**WRITTEN TASK**. In the forum thread on technology and prices in Dubai, what reason is given for gadgets being affordable there?

**EXCERPTED TEXT**.
# Technology / prices in Dubai



## Peterc (Apr 23, 2007)

As we all know Dubai is for the rich and famous. Does any one know what the technology is like there eg internet service providers and so on. Also, any clues how much house / flat rental is over there, quite expensive I would expect?


----------



## Donnabelle (May 14, 2007)

Dubai offers the most advance gadgets in technology, they are affordable because of the fact that Dubai is a tax free city including the rest of the emirates. Food, clothings, gold, etc. are also affordable, there are shopping festivals within the year and the prices really drop off...when they say sale then it's really a REAL SALE. The expensive thing here is the rents of flats, apartelle and villas and even the hotels charge pretty high. Check out Dubai sites and I assure you you will find it amazing and interesting.


----------



## Guest (May 19, 2007)

What is the Internet speed like in Dubai. Can you get fast broadband connections. When we move it would be nice to use skype and webcams to keep in touch with family back home.


----------



## irishxpat (Nov 17, 2008)

bumped first ever post


----------



## Rod007 (Jan 7, 2009)

Peterc said:


> As we all know Dubai is for the rich and famous. Does any one know what the technology is like there eg internet service providers and so on. Also, any clues how much house / flat rental is over there, quite expensive I would expect?



Is Dubai really for rich and famous?

How many famous people do live in Dubai apart from Sheikh Mohamed's horses?!!


----------



## irishxpat (Nov 17, 2008)

Rod007 said:


> Is Dubai really for rich and famous?
> 
> How many famous people do live in Dubai apart from Sheikh Mohamed's horses?!!


andy capp!


----------



## Elphaba (Jan 24, 2008)

What a load of nonsense in this thread!

**DATA**.
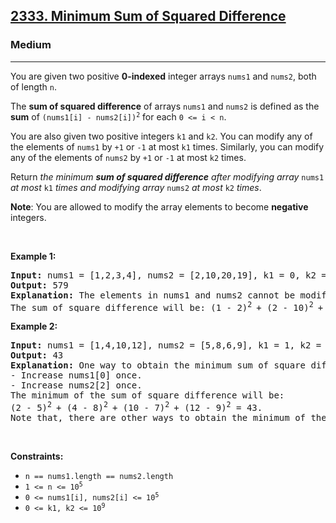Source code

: <h2><a href="https://leetcode.com/problems/minimum-sum-of-squared-difference/">2333. Minimum Sum of Squared Difference</a></h2><h3>Medium</h3><hr><div style="user-select: auto;"><p style="user-select: auto;">You are given two positive <strong style="user-select: auto;">0-indexed</strong> integer arrays <code style="user-select: auto;">nums1</code> and <code style="user-select: auto;">nums2</code>, both of length <code style="user-select: auto;">n</code>.</p>

<p style="user-select: auto;">The <strong style="user-select: auto;">sum of squared difference</strong> of arrays <code style="user-select: auto;">nums1</code> and <code style="user-select: auto;">nums2</code> is defined as the <strong style="user-select: auto;">sum</strong> of <code style="user-select: auto;">(nums1[i] - nums2[i])<sup style="user-select: auto;">2</sup></code> for each <code style="user-select: auto;">0 &lt;= i &lt; n</code>.</p>

<p style="user-select: auto;">You are also given two positive integers <code style="user-select: auto;">k1</code> and <code style="user-select: auto;">k2</code>. You can modify any of the elements of <code style="user-select: auto;">nums1</code> by <code style="user-select: auto;">+1</code> or <code style="user-select: auto;">-1</code> at most <code style="user-select: auto;">k1</code> times. Similarly, you can modify any of the elements of <code style="user-select: auto;">nums2</code> by <code style="user-select: auto;">+1</code> or <code style="user-select: auto;">-1</code> at most <code style="user-select: auto;">k2</code> times.</p>

<p style="user-select: auto;">Return <em style="user-select: auto;">the minimum <strong style="user-select: auto;">sum of squared difference</strong> after modifying array </em><code style="user-select: auto;">nums1</code><em style="user-select: auto;"> at most </em><code style="user-select: auto;">k1</code><em style="user-select: auto;"> times and modifying array </em><code style="user-select: auto;">nums2</code><em style="user-select: auto;"> at most </em><code style="user-select: auto;">k2</code><em style="user-select: auto;"> times</em>.</p>

<p style="user-select: auto;"><strong style="user-select: auto;">Note</strong>: You are allowed to modify the array elements to become <strong style="user-select: auto;">negative</strong> integers.</p>

<p style="user-select: auto;">&nbsp;</p>
<p style="user-select: auto;"><strong style="user-select: auto;">Example 1:</strong></p>

<pre style="user-select: auto;"><strong style="user-select: auto;">Input:</strong> nums1 = [1,2,3,4], nums2 = [2,10,20,19], k1 = 0, k2 = 0
<strong style="user-select: auto;">Output:</strong> 579
<strong style="user-select: auto;">Explanation:</strong> The elements in nums1 and nums2 cannot be modified because k1 = 0 and k2 = 0. 
The sum of square difference will be: (1 - 2)<sup style="user-select: auto;">2 </sup>+ (2 - 10)<sup style="user-select: auto;">2 </sup>+ (3 - 20)<sup style="user-select: auto;">2 </sup>+ (4 - 19)<sup style="user-select: auto;">2</sup>&nbsp;= 579.
</pre>

<p style="user-select: auto;"><strong style="user-select: auto;">Example 2:</strong></p>

<pre style="user-select: auto;"><strong style="user-select: auto;">Input:</strong> nums1 = [1,4,10,12], nums2 = [5,8,6,9], k1 = 1, k2 = 1
<strong style="user-select: auto;">Output:</strong> 43
<strong style="user-select: auto;">Explanation:</strong> One way to obtain the minimum sum of square difference is: 
- Increase nums1[0] once.
- Increase nums2[2] once.
The minimum of the sum of square difference will be: 
(2 - 5)<sup style="user-select: auto;">2 </sup>+ (4 - 8)<sup style="user-select: auto;">2 </sup>+ (10 - 7)<sup style="user-select: auto;">2 </sup>+ (12 - 9)<sup style="user-select: auto;">2</sup>&nbsp;= 43.
Note that, there are other ways to obtain the minimum of the sum of square difference, but there is no way to obtain a sum smaller than 43.</pre>

<p style="user-select: auto;">&nbsp;</p>
<p style="user-select: auto;"><strong style="user-select: auto;">Constraints:</strong></p>

<ul style="user-select: auto;">
	<li style="user-select: auto;"><code style="user-select: auto;">n == nums1.length == nums2.length</code></li>
	<li style="user-select: auto;"><code style="user-select: auto;">1 &lt;= n &lt;= 10<sup style="user-select: auto;">5</sup></code></li>
	<li style="user-select: auto;"><code style="user-select: auto;">0 &lt;= nums1[i], nums2[i] &lt;= 10<sup style="user-select: auto;">5</sup></code></li>
	<li style="user-select: auto;"><code style="user-select: auto;">0 &lt;= k1, k2 &lt;= 10<sup style="user-select: auto;">9</sup></code></li>
</ul>
</div>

**WRITTEN ANSWER**. Dubai is a tax-free city, as are the rest of the emirates.